◆ **Excerpt provided**:
═══
I have a pandas dataframe where one column is a bunch of strings with certain travel details. My goal is to parse each string to extract the city of origin and destination city (I would like to ultimately have two new columns titled 'origin' and 'destination').
The data:
df_col = [
'new york to venice, italy for usd271',
'return flights from brussels to bangkok with etihad from €407',
'from los angeles to guadalajara, mexico for usd191',
'fly to australia new zealand from paris from €422 return including 2 checked bags'
]
This should result in:
Origin: New York, USA; Destination: Venice, Italy
Origin: Brussels, BEL; Destination: Bangkok, Thailand
Origin: Los Angeles, USA; Destination: Guadalajara, Mexico
Origin: Paris, France; Destination: Australia / New Zealand (this is a complicated case given two countries)
Thus far I have tried:
A variety of NLTK methods, but what has gotten me closest is using the nltk.pos_tag
method to tag each word in the string. The result is a list of tuples with each word and associated tag. Here's an example...
[('Fly', 'NNP'), ('to', 'TO'), ('Australia', 'NNP'), ('&', 'CC'), ('New', 'NNP'), ('Zealand', 'NNP'), ('from', 'IN'), ('Paris', 'NNP'), ('from', 'IN'), ('€422', 'NNP'), ('return', 'NN'), ('including', 'VBG'), ('2', 'CD'), ('checked', 'VBD'), ('bags', 'NNS'), ('!', '.')]
I am stuck at this stage and am unsure how to best implement this. Can anyone point me in the right direction, please? Thanks.
Pretty much impossible at first glance, unless you have access to some API that contains pretty sophisticated components.
From first look, it seems like you're asking to solve a natural language problem magically. But lets break it down and scope it to a point where something is buildable.
First, to identify countries and cities, you need data that enumerates them, so lets try: https://www.google.com/search?q=list+of+countries+and+cities+in+the+world+json
And top of the search results, we find https://datahub.io/core/world-cities that leads to the world-cities.json file. Now we load them into sets of countries and cities.
import requests
import json
cities_url = "https://pkgstore.datahub.io/core/world-cities/world-cities_json/data/5b3dd46ad10990bca47b04b4739a02ba/world-cities_json.json"
cities_json = json.loads(requests.get(cities_url).content.decode('utf8'))
countries = set([city['country'] for city in cities_json])
cities = set([city['name'] for city in cities_json])
Lets put them together.
import requests
import json
from flashtext import KeywordProcessor
cities_url = "https://pkgstore.datahub.io/core/world-cities/world-cities_json/data/5b3dd46ad10990bca47b04b4739a02ba/world-cities_json.json"
cities_json = json.loads(requests.get(cities_url).content.decode('utf8'))
═══
◆ **Information shown**:
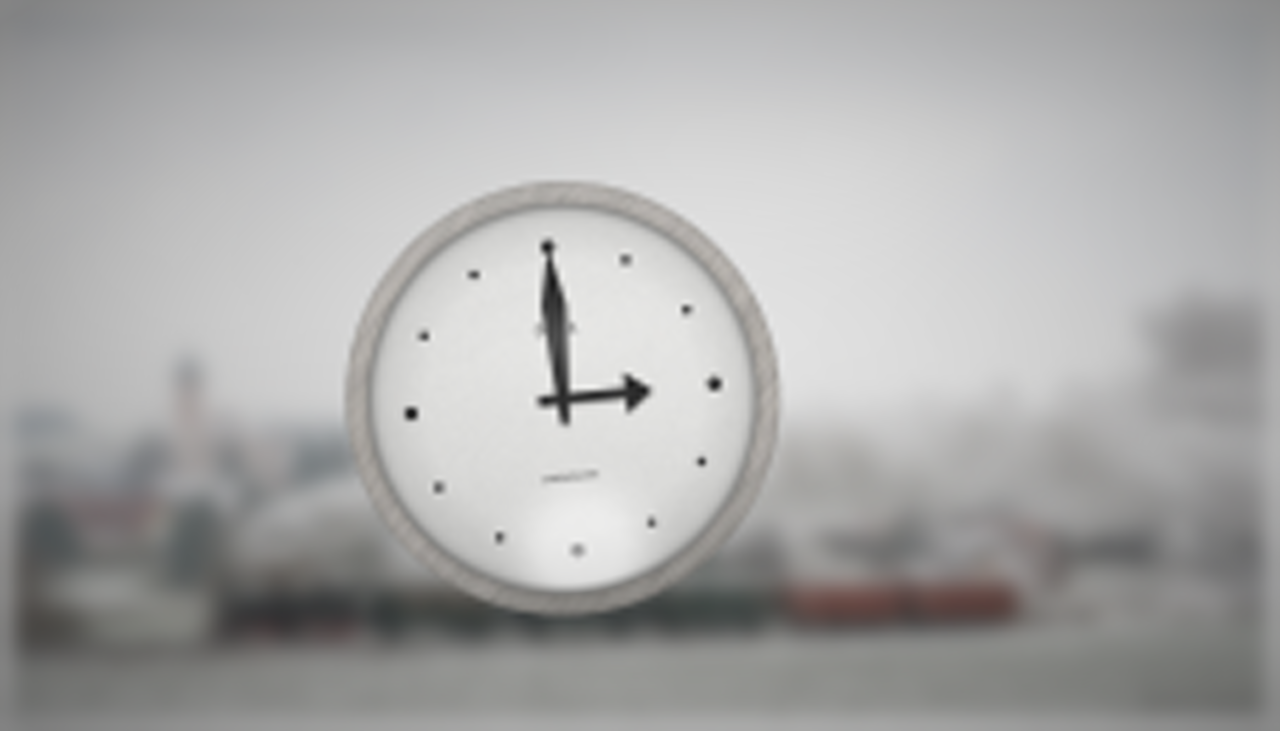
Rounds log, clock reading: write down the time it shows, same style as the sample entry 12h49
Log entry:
═══
◆ **Do this**:
Rewrite the paragraph in the forum thread above that begins "I have a pandas dataframe" as a short bulleted list, keeping its main facts.

◆ **Result of this task**:
- A pandas dataframe has a column of strings containing travel details.
- The goal is to parse each string and extract the city of origin and the destination city.
- The results should end up in two new columns titled 'origin' and 'destination'.